** Start of EXTRACT TO READ **

Hi, sorry for the late reply, I have been (and still am) ill. I didn't see any specific error in the file you sent me, it just reports the exit code to be 1. From the web, "Exit Code 1 indicates that a container shut down, either because of an application failure or because the image pointed to an invalid file". I would just suggest to restart the pipeline. But I would suggest to run the analysis on the toy dataset available in the repository first. Best, SM

annegilewski commented 11 months ago

Very sorry to hear about your illness. Thank you for taking time to post. Right now, I am working with my own set of three barcodes from one pool. I have completed the pipeline to diversity analysis--

All metadata filtered after dropping columns that contained non-categorical data.

Which, after research, leads to believe my metadata file is not set up correctly. I would love for it to be created by the pipeline, but I am unclear how the param line should be scripted and if other parts of the script need to be adjusted downstream.

I'm trying this now: //Path to working directory including fastq.gz files workDir="/Volumes/gilewski/ConcatFiles/Test" //Path to sample metadata tsv file; if it doesn't exist yet, it is created at runtime sampleMetadata="."

MaestSi commented 11 months ago

Hi, you should specify the full path to a file which, if not existing yet, will be created, e.g.: sampleMetadata="/Volumes/gilewski/MetONTIIME/sample-metadata.tsv" SM

annegilewski commented 11 months ago

Got it. I was able to run the pipeline last night to the end with all visualizations and tables. The only change I made today was to the taxa level parameter--used same test data, didn't change anything else.

Docker is erroring out here: Command error: There was a problem importing /Volumes/gilewski/resultsDir/importFastq/manifest.txt:

/Volumes/gilewski/resultsDir/importFastq/manifest.txt is not a(n) SingleEndFastqManifestPhred33V2 file:

There was an issue with loading the metadata file:

Metadata IDs must be unique. The following IDs are duplicated: 'FAX22978_pass_barcode03_59c1dc36_e3ae5695'

The metadata.tsv is created, but won't transfer data from the manifest.txt. I am using exactly three concatenated files with no duplicates. I clear out the output files with each run, so I'm starting fresh. I freed up more room on my computer and upped the CPU usage via docker to 4 since I was running over 3 cores. I have restarted Docker and ensured all updates were done. My computer is also up to date.

I tried --resume to see if I can get the pipeline going again, but still error here today. Any thoughts? Again, no changes to the code from last night's sucessful run.

** End of EXTRACT TO READ **

§ WRITTEN INSTRUCTION A
In the pipeline thread, write out the passage starting with "Got it. I was" and going on through "change anything else.", swapping "taxa level" for "sampling depth".
§ WRITTEN INSTRUCTION B
Check each statement against the pipeline thread and answer yes or no, quoting the words of the thread that decide it: (i) The metadata file gets created but does not take in data from the manifest. (ii) The CPU usage allotted to Docker was reduced to 3 cores. (iii) Running the analysis on the repository's toy dataset was recommended as a first step.
§ WRITTEN INSTRUCTION C
Render this sentence from the pipeline thread in Spanish: "I clear out the output files with each run, so I'm starting fresh."
The rows come from a separate source unrelated to the pipeline thread.

** Start of MATERIAL SUPPLIED **

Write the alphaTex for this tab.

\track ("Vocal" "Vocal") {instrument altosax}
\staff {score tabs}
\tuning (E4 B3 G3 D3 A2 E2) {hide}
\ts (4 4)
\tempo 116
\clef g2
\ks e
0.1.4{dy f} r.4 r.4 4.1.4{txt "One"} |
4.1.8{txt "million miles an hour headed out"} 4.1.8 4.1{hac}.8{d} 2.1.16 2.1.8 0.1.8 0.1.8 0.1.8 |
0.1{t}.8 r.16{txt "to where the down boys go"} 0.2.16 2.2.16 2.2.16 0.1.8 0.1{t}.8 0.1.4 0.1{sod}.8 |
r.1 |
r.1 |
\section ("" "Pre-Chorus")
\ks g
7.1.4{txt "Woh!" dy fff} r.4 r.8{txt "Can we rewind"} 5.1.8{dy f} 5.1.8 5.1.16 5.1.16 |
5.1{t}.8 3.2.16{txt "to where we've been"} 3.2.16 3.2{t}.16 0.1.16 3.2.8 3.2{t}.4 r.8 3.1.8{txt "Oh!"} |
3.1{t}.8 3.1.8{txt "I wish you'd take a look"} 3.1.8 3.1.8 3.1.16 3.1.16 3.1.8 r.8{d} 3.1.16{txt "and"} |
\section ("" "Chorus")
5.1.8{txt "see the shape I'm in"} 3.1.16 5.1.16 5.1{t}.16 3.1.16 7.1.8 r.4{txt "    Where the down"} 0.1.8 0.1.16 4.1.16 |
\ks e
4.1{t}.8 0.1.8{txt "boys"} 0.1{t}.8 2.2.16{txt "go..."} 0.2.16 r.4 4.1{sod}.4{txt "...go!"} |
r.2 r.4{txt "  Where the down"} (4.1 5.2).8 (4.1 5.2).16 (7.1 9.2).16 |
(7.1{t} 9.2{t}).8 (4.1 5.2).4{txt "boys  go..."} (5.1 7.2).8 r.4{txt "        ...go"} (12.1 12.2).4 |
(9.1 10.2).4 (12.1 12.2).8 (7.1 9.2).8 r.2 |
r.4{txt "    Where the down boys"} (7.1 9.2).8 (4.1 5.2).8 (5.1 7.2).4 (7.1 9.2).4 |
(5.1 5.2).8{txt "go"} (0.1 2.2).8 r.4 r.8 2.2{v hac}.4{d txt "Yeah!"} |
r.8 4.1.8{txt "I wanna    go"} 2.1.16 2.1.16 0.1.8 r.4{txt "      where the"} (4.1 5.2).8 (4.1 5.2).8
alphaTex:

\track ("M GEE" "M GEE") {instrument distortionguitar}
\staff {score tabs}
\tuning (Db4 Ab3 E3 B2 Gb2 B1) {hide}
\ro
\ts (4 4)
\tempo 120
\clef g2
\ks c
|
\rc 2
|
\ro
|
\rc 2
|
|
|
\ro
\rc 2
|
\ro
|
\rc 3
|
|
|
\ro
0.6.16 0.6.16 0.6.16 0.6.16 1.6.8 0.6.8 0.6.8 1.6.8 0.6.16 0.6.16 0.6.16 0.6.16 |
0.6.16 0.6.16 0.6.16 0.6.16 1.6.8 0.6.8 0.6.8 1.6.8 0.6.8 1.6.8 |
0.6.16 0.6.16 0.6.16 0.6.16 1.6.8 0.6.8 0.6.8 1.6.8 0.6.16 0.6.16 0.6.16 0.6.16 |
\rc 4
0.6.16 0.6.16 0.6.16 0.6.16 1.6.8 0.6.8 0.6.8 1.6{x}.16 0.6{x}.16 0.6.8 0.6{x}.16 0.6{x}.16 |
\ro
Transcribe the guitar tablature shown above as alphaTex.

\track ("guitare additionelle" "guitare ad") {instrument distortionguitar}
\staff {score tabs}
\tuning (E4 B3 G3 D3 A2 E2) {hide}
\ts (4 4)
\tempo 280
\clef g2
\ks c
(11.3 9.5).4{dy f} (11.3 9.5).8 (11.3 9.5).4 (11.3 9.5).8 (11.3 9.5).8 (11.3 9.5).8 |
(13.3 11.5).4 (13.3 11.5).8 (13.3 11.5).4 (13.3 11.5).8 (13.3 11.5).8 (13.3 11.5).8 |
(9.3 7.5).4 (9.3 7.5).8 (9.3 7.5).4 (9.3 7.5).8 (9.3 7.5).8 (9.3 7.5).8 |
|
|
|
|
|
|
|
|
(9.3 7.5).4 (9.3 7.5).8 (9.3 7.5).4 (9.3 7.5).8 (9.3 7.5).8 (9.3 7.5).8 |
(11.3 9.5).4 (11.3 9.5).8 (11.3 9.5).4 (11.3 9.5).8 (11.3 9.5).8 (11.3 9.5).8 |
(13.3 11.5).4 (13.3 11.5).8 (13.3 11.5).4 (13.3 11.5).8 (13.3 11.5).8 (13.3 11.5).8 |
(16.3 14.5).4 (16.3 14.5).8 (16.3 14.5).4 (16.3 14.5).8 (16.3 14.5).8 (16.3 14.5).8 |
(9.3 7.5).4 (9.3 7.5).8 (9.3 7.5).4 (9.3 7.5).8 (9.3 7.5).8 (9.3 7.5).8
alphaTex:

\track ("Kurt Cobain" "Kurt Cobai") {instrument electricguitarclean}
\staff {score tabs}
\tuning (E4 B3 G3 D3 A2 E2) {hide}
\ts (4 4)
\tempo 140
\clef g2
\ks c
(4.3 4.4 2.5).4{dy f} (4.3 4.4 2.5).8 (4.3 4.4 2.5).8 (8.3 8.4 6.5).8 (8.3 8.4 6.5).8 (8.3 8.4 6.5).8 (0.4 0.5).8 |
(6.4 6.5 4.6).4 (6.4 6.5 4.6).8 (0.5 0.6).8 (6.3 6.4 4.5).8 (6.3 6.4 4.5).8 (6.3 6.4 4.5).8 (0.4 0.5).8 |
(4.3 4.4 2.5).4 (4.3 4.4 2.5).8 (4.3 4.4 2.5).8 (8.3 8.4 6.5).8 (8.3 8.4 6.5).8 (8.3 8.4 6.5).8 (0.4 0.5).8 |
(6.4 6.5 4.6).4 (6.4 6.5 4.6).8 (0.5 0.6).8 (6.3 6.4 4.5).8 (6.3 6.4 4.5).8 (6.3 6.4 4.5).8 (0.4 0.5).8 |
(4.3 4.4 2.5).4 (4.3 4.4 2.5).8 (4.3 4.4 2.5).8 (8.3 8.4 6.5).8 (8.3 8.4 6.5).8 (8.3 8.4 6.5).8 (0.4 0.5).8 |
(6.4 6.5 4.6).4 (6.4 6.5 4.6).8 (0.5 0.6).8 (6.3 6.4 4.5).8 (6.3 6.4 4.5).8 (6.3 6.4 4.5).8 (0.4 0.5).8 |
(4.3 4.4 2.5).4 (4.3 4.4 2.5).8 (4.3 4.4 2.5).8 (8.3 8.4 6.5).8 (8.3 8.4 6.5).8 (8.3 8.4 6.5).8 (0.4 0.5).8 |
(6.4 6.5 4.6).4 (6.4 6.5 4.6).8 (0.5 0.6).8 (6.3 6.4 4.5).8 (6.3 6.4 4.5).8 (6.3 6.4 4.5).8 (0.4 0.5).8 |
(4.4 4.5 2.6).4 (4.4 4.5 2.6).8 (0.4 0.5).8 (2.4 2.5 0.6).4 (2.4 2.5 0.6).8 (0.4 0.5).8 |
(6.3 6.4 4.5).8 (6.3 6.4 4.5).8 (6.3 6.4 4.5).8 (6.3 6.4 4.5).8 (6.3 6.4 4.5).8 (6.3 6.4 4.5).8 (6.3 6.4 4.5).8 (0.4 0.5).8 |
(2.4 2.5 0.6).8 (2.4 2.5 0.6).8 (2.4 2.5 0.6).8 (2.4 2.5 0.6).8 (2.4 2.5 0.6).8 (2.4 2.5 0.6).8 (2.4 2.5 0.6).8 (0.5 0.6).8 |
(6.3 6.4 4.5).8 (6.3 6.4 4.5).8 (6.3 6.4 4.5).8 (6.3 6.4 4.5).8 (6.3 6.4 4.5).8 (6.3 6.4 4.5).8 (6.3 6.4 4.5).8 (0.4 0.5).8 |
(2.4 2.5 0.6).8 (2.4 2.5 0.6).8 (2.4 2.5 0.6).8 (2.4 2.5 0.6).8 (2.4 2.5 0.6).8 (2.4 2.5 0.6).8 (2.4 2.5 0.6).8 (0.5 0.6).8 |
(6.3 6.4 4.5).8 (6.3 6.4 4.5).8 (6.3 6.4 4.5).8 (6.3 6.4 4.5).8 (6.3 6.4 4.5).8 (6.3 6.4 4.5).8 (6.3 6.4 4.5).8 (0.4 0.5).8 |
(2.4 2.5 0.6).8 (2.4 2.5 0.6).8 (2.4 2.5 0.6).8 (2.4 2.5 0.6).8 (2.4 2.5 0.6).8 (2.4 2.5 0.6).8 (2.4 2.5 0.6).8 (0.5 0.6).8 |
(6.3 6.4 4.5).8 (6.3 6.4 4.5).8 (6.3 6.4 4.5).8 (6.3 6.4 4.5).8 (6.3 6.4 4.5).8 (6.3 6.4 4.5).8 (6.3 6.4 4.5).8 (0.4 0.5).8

** End of MATERIAL SUPPLIED **

§ ANSWER A
Got it. I was able to run the pipeline last night to the end with all visualizations and tables. The only change I made today was to the sampling depth parameter--used same test data, didn't change anything else.

§ ANSWER B
(i) Yes: "The metadata.tsv is created, but won't transfer data from the manifest.txt."
(ii) No: "upped the CPU usage via docker to 4 since I was running over 3 cores."
(iii) Yes: "But I would suggest to run the analysis on the toy dataset available in the repository first."

§ ANSWER C
Borro los archivos de salida en cada ejecución, así que empiezo desde cero.